Ortholog \({{\rm{K}}}_{{\rm{a}}}\,{\rm{/}}\,{{\rm{K}}}_{{\rm{s}}}\)-GO Relationship: Average \({{\rm{K}}}_{{\rm{a}}}\,{\rm{/}}\,{{\rm{K}}}_{{\rm{s}}}\) values of 6,734 human genes across their related orthologs plotted against their number of GO terms. Each data point represents a human gene with surviving mammalian orthologs (n = 6,734). The x-axis corresponds to the number of gene ontology annotations that were found to be associated with each gene. The y-axis corresponds to a human gene’s average Ka/Ks value across its related species comparisons. The results of a gamma regression analysis indicated the association was statistically significant (p = \(8.25\times 1{0}^{-20}\)). This figure was generated using R statistical software (Version 3.5.3).

The results of this analysis suggest that genes with high functional diversity are under more intensive purifying selection than their more functionally specific counterparts. These findings parallel those showing higher levels of purifying selection on broadly expressed essential genes throughout the genome41,42,43,44,45 as well as on the Y chromosome17 and suggest an association between the two. We conclude that functional specificity and reduced expression are associated with relaxed purifying selection, suggesting that subfunctionalization of duplicated paralogs could result in differential tissue expression34,35,45,47,48,49 and accelerated protein divergence.

Genomic isolation of functional annotations

Next, we were interested in determining if functional isolation can provide a selective advantage in the absence of sexual antagonism.

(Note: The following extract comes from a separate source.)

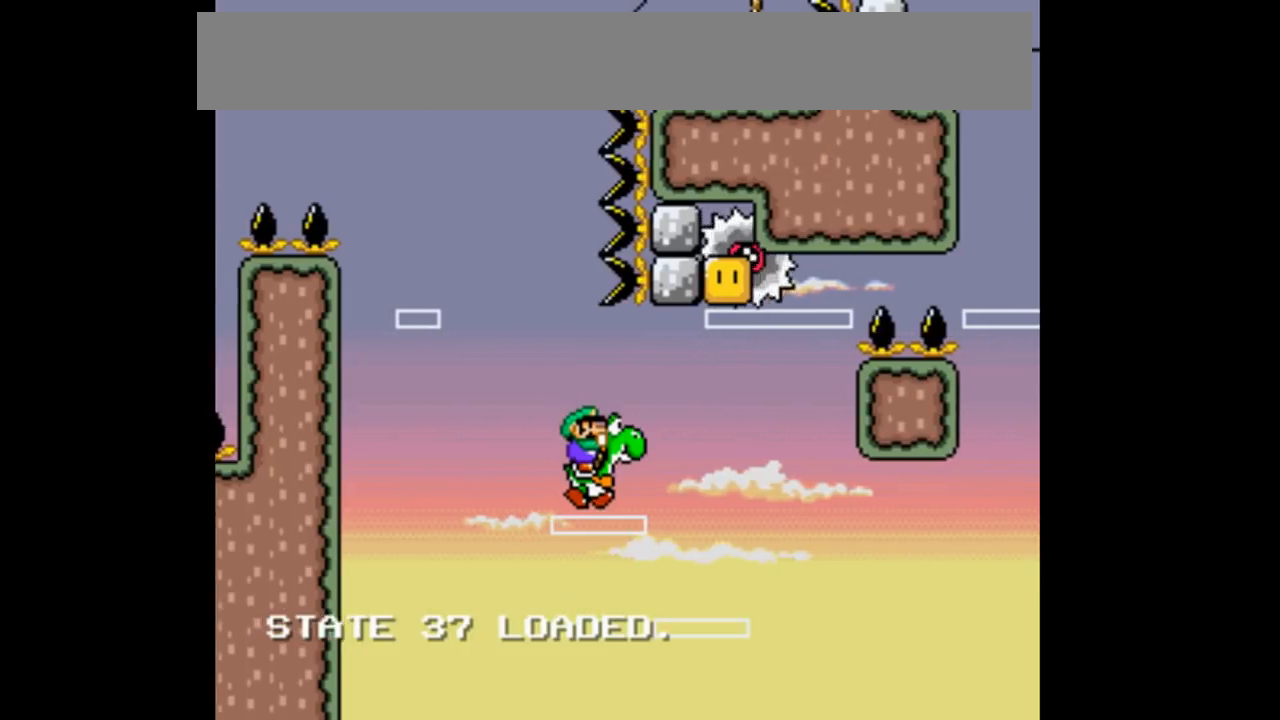
{"buttons": ["A", "B", "X", "Y", "DPAD_RIGHT"], "events": [[400, "A", "down"], [400, "X", "down"]]}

The rapid evolution of male reproductive genes45,6971 and the implication of inversions in local adaption7,72 suggest that the localization of functionally related genes may accelerate protein divergence and facilitate adaptability. To determine if localization of genes related to a given function is associated with reduced purifying selection, we analyzed the average \({{\rm{K}}}_{{\rm{a}}}\,{\rm{/}}\,{{\rm{K}}}_{{\rm{s}}}\) of GO annotation’s related sequence comparisons with respect to the genomic distribution of their related genes. Summary statistics can be found in Supplementary Table S2. GO annotations show positively skewed distributions for their number of associated genes (skew = 34.68), number of chromosome arms they are expressed on (skew = 2.58), and average \({{\rm{K}}}_{{\rm{a}}}\,{\rm{/}}\,{{\rm{K}}}_{{\rm{s}}}\) (skew = 2.85) (Supplementary Fig. S4). This suggests that the majority of functional annotations we analyzed are carried out by a limited number of genes, are expressed in specific locations and under purifying selection. Their relationships with one another, however, suggest all three trends are not typically present at the same time.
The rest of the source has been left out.